● **REQUIRED WORK**
(a) Please copy the passage on electric fleet charging word for word, from "Doubts remain" to "many operators' minds.", including both of those parts.
(b) In the passage on electric fleet charging, what does the EU's Eurovignette allow countries to do?

EY in the report called for robust regulation and policy, such as establishing charging hubs along major roads and giving priority to zero-emission vehicles in public procurement. Under the EU's Alternative Fuels Infrastructure Regulation, car and van charging stations are now mandatory every 60km of the core Trans-European Transport Network, with all the hubs expected to be operating by 2030. Progress has been largely rapid.
Fast-charging hubs are now mandatory every 120km of the core routes, dropping to every 60km by 2030, although there is slower progress towards 50% of the core network having charging points for heavy commercial vehicles by 2027.
Doubts remain
Yet despite progress, fleet operators still pointed to four main concerns, according to the report.
One was "fragmented and short-lived policy support" across EU countries, especially to offset the higher prices of EVs over ICE vehicles, as well as to improve operating economics. For example, operators faced varied application of the EU's Eurovignette which allows countries to exempt zero-emission heavy goods vehicles from road tolls or charges.
There was also a mixed picture across the EU on charging infrastructure, with delays and poor access to grid supplies making commercial EVs unviable in many operators' minds.
Operators also pointed to a lack of guidance or support for a switch to EVs, which could require changes in operating practices, typically to allow regular charging and better vehicle scheduling. However, one operator told E-vision that loading and unloading at depots provided charging time, reducing any inefficiencies associated with EVs.
Also of concern to operators, according to the report, were technical standards and data interoperability. Charging in different countries, including bidirectional charging so that excess battery capacity can be fed back into the grid, did not always work similarly, for example.
To address such bumps in the road, EY and Eurelectric came up with a swath of recommendations, including new financing models, buy-back programmes and co-location of storage and renewables. Crucially, the report suggests that everyone needed to be involved; fleet operators, utilities, grid companies, equipment makers, operators of charging points, finance companies, policymakers and regulators. It is unclear if they are all yet moving in the right direction.

● **SOURCE MATERIAL**
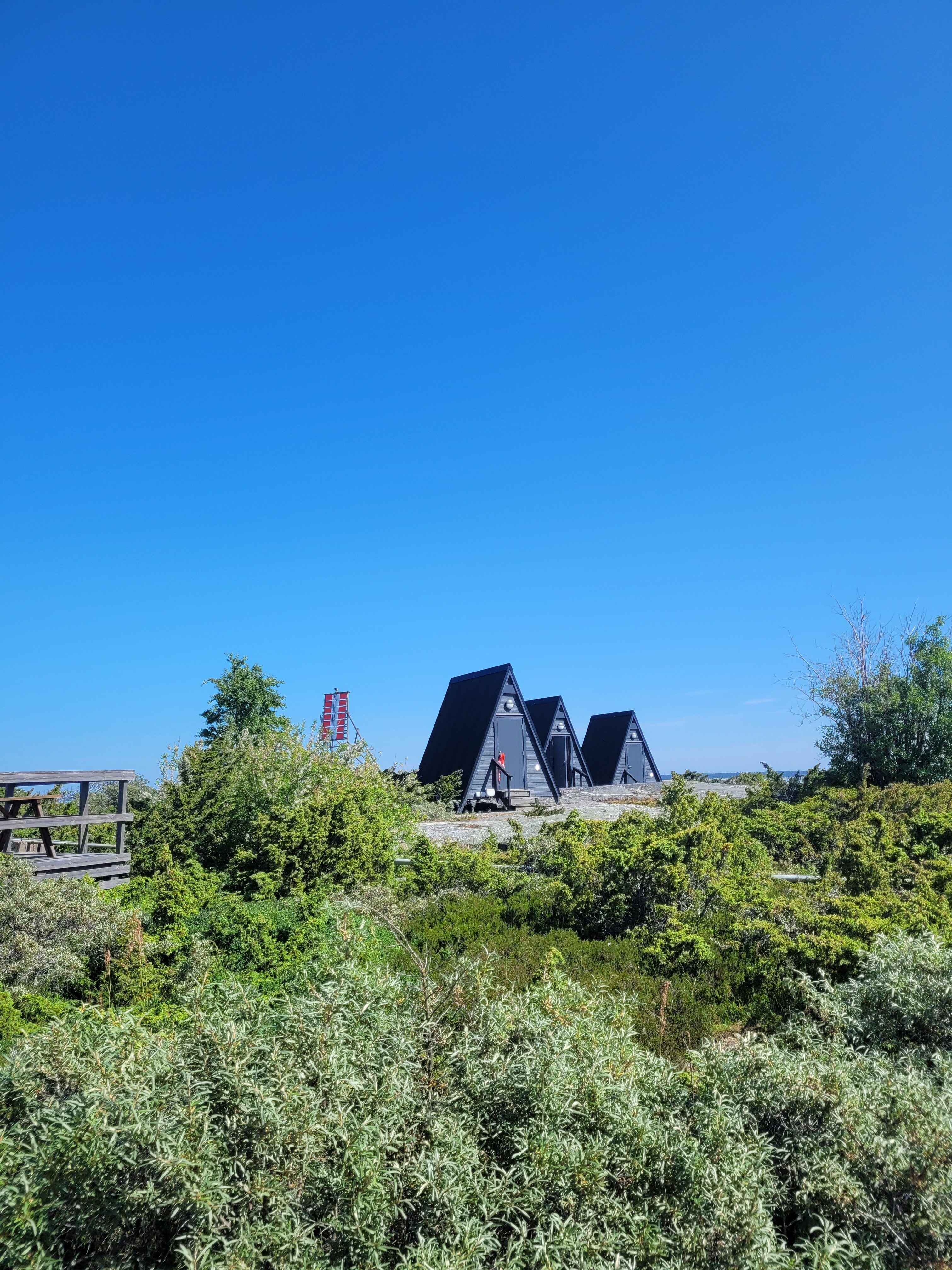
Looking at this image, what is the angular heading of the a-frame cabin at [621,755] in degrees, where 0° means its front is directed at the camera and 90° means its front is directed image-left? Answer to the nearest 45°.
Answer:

● **SOLUTIONS PER TASK**
(a)
Doubts remain
Yet despite progress, fleet operators still pointed to four main concerns, according to the report.
One was "fragmented and short-lived policy support" across EU countries, especially to offset the higher prices of EVs over ICE vehicles, as well as to improve operating economics. For example, operators faced varied application of the EU's Eurovignette which allows countries to exempt zero-emission heavy goods vehicles from road tolls or charges.
There was also a mixed picture across the EU on charging infrastructure, with delays and poor access to grid supplies making commercial EVs unviable in many operators' minds.

(b) It allows countries to exempt zero-emission heavy goods vehicles from road tolls or charges.